“The salt which is in our seawater is in our blood, sweat and tears. Each of us has breathed warm saline for days on end and survived. The lungs themselves derive from fused pharyngeal pouches, and gill slits still form temporarily in all chordate embryos, including humans. This reminds us that something which became Homo did crawl up a beach many years ago. The satisfaction for certain people of walking back down a beach and into the sea is akin to that of a long-postponed homecoming.” —‘Seven Tenths – The Sea and its Thresholds,’ James Hamilton-Paterson
Following this acute realization of our ancient relationship with water and the sea, Ross Frylinck, a journalist and entrepreneur, was prompted to co-found the Sea Change Project with fellow Capetonian Craig Foster, one of the world’s leading natural history filmmakers. Ross is also co-founder of the Wavescape Festival, a leading ocean culture and conservation event comprising a film festival, an art exhibition and auction, as well as various outreach programs. He is also a committed deep-immersion diver, who, together with Craig, regularly explores the kelp forests on the Western Cape’s peninsula. Similarly, Craig has in recent years dedicated himself to learning the secrets of an inshore kelp habitat near his home in Simons Town, located in Cape Town’s False Bay. His work has led to the discovery of many new species and new animal behaviors, a number of scientific papers and unique sequences in the BBC Blue Planet II series that has drawn millions of viewers. Craig is perhaps best known for his Academy Award-winning film, My Octopus Teacher, documenting the incredible relationship he formed with an octopus called Superstar. Such is the clout of these ocean warriors and their knowledge of these ancient forests that they took renowned oceanographer Sylvia Earle on tour in 2015 when she visited Cape Town for the launch of the Mission Blue Hope Spot in False Bay.

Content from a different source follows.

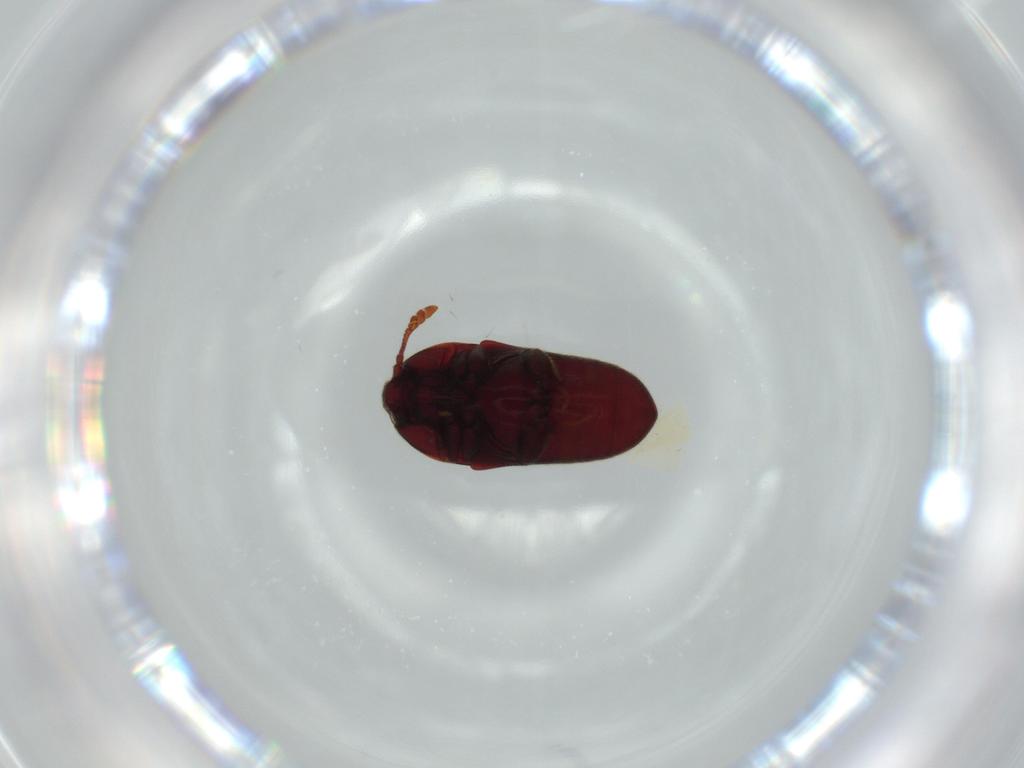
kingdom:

"It’s a profound and compelling argument that our evolutionary transformation was brought on in part by the high nutrient content in seafood harvested from southern Africa’s abundant rocky shoreline and kelp forests," says Ross. "The climate on the southern African shore was the perfect place for humans to flourish. Multiple lifestyle factors fueled the brain and upgraded the architecture of our minds to affect the greatest 'sea-change' in the 350,000-year-history of the Homo sapiens species. Furthermore, genetic testing and the archeological record strongly suggests that our species was not born amongst the grasslands and thorn-trees of the East African savannah, but on the rocky shores and beaches at the tip of Southern Africa."
In further support of this, art from southern Africa—home to the greatest rock art galleries on earth—visually depicts the journey that the Bushmen shamans took into their spirit world, which they likened to going underwater. "Paintings showing fish encountering a shaman in trance and of shamans transformed into therianthropes or half human/half fish beings abound," says Ross. "All of which illustrates that there has always been a deep understanding and connection with creatures from the underwater realm. It’s a connection and an understanding that we as a species have somehow lost today." And when you consider that San shamans living deep in the Kalahari Desert today still have experiences of being underwater during trance or altered states, you may begin to understand the incredible symbolic relevance and power that water has in our collective unconscious.